■ To do: List every line below containing "title".

■ Data for this exercise:
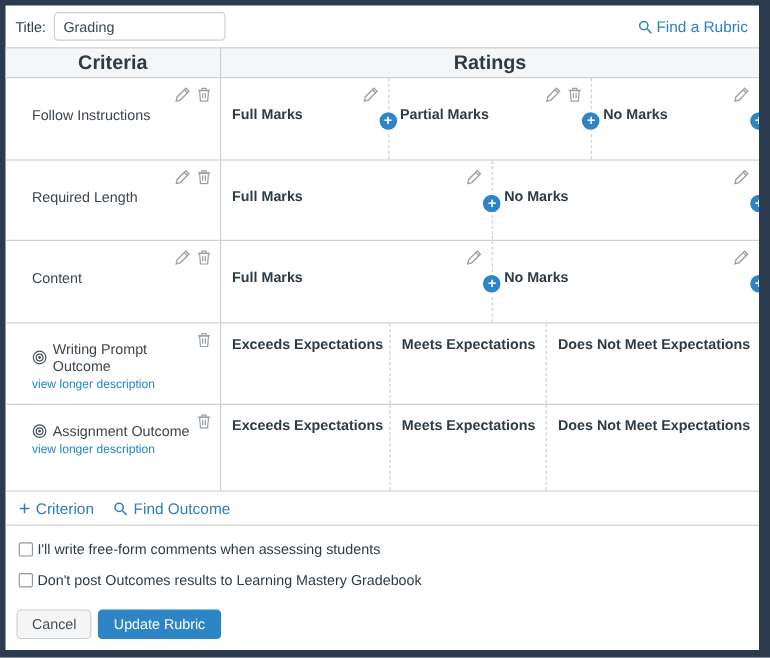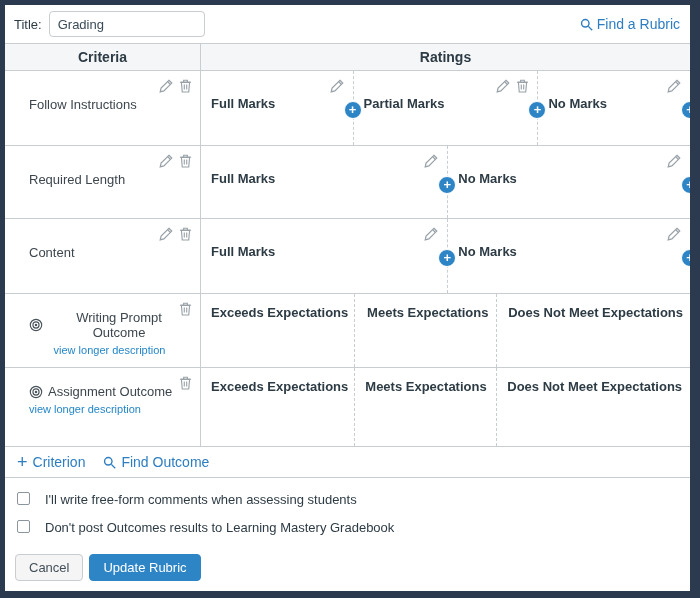--- a/index.html
+++ b/index.html
@@ -17,21 +17,21 @@
   .title-row{ height:38px; display:flex; align-items:center; padding:0 10px 0 9px; }
   .title-label{ font-size:13px; color:var(--ink); margin-right:7px; }
   .title-input{
     width:156px; height:26px; box-sizing:border-box; border:1px solid var(--border);
     border-radius:4px; padding:0 8px; font-size:13px; color:#394b58; font-family:inherit; outline:none;
   }
   .find-rubric{ margin-left:auto; color:var(--link); font-size:14px; display:flex; align-items:center; gap:4px; cursor:pointer; text-decoration:none; }
   
   .thead{ display:flex; height:28px; box-sizing:border-box; background:#f5f6f7;
     border-top:1px solid var(--border); border-bottom:1px solid var(--border); }
-  .th{ display:flex; align-items:center; justify-content:center; font-size:14px; font-weight:600; color:var(--ink); box-sizing:border-box; }
+  .th{ display:flex; align-items:center; justify-content:center; font-size:18px; font-weight:600; color:var(--ink); box-sizing:border-box; }
   .th.crit{ width:196px; border-right:1px solid var(--border); }
   .th.rat{ flex:1; }
   .row{ display:flex; box-sizing:border-box; border-bottom:1px solid var(--border); }
   .crit-cell{ width:196px; flex:none; box-sizing:border-box; border-right:1px solid var(--border);
     position:relative; padding:26px 10px 6px 24px; font-size:13px; color:#3d464e; }
   .crit-cell.outcome{ padding-top:16px; }
   .cell-icons{ position:absolute; top:7px; right:8px; display:flex; gap:5px; align-items:center; }
   .icon-btn{ cursor:pointer; line-height:0; display:inline-block; }
   .icon{ line-height:0; display:inline-block; }
   .outcome-name{ display:flex; align-items:center; gap:5px; }
@@ -46,21 +46,21 @@
     border-radius:50%; background:var(--accent); border:1px solid #fff; color:#fff;
     font-size:13px; font-weight:700; line-height:14px; text-align:center; cursor:pointer; z-index:2; font-family:inherit;
   }
   
   .footer-links{ display:flex; align-items:center; gap:18px; height:31px; box-sizing:border-box;
     border-bottom:1px solid var(--border); padding:0 12px; }
   .footer-links a{ color:var(--link); font-size:14px; display:flex; align-items:center; gap:5px; cursor:pointer; text-decoration:none; }
   .plus-glyph{ font-size:18px; font-weight:400; line-height:14px; }
   
   .options{ padding:14px 12px 0; }
-  .option{ display:flex; align-items:flex-start; gap:15px; margin-bottom:13px; font-size:13px; color:var(--ink); }
+  .option{ display:flex; align-items:center; gap:4px; margin-bottom:13px; font-size:13px; color:var(--ink); }
   .checkbox{ width:13px; height:13px; flex:none; box-sizing:border-box; border:1px solid #8b959d; border-radius:2px;
     background:#fff; cursor:pointer; display:flex; align-items:center; justify-content:center; }
   .checkbox.checked{ background:var(--accent); border-color:var(--accent); }
   
   .actions{ display:flex; gap:6px; padding:6px 0 0 10px; }
   .btn{ font-family:inherit; font-size:13px; height:27px; padding:0 13px; border-radius:4px; cursor:pointer; }
   .btn.cancel{ background:#f5f5f5; border:1px solid var(--border); color:#43505a; }
   .btn.primary{ background:var(--accent); border:1px solid var(--accent); color:#fff; }
 </style>
 </head>
@@ -212,21 +212,21 @@
                 <span class="icon-btn"><svg width="15" height="15" viewBox="0 0 16 16" fill="none" stroke="#98a1a8" stroke-width="1.3">
                     <path d="M10.6 2.4l3 3L5.2 13.8l-3.9 1 .9-4z"></path>
                     <path d="M9.2 3.9l3 3"></path>
                   </svg></span>
               </div>
               <div class="rating-label">No Marks</div>
               <button class="add-btn">+</button>
             </div>
           </div>
         </div>
-        <div class="row" style="height: 74px; text-align: center;">
+        <div class="row" style="height: 74px;">
           <div class="crit-cell outcome"><div class="cell-icons">
               <span class="icon-btn"><svg width="13" height="15" viewBox="0 0 14 16" fill="none" stroke="#98a1a8" stroke-width="1.2">
                   <path d="M2.6 4.6h8.8l-.9 10.4H3.5z"></path>
                   <path d="M1 4.5h12"></path>
                   <path d="M5 4.2V2.4h4v1.8"></path>
                   <path d="M5.7 7v5.2M8.3 7v5.2"></path>
                 </svg></span>
             </div><div class="outcome-name">
               <span class="icon"><svg width="14" height="14" viewBox="0 0 16 16" fill="none" stroke="#4a545c" stroke-width="1.3">
                   <circle cx="8" cy="8" r="6.5"></circle>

■ Result:
   .title-row{ height:38px; display:flex; align-items:center; padding:0 10px 0 9px; }
   .title-label{ font-size:13px; color:var(--ink); margin-right:7px; }
   .title-input{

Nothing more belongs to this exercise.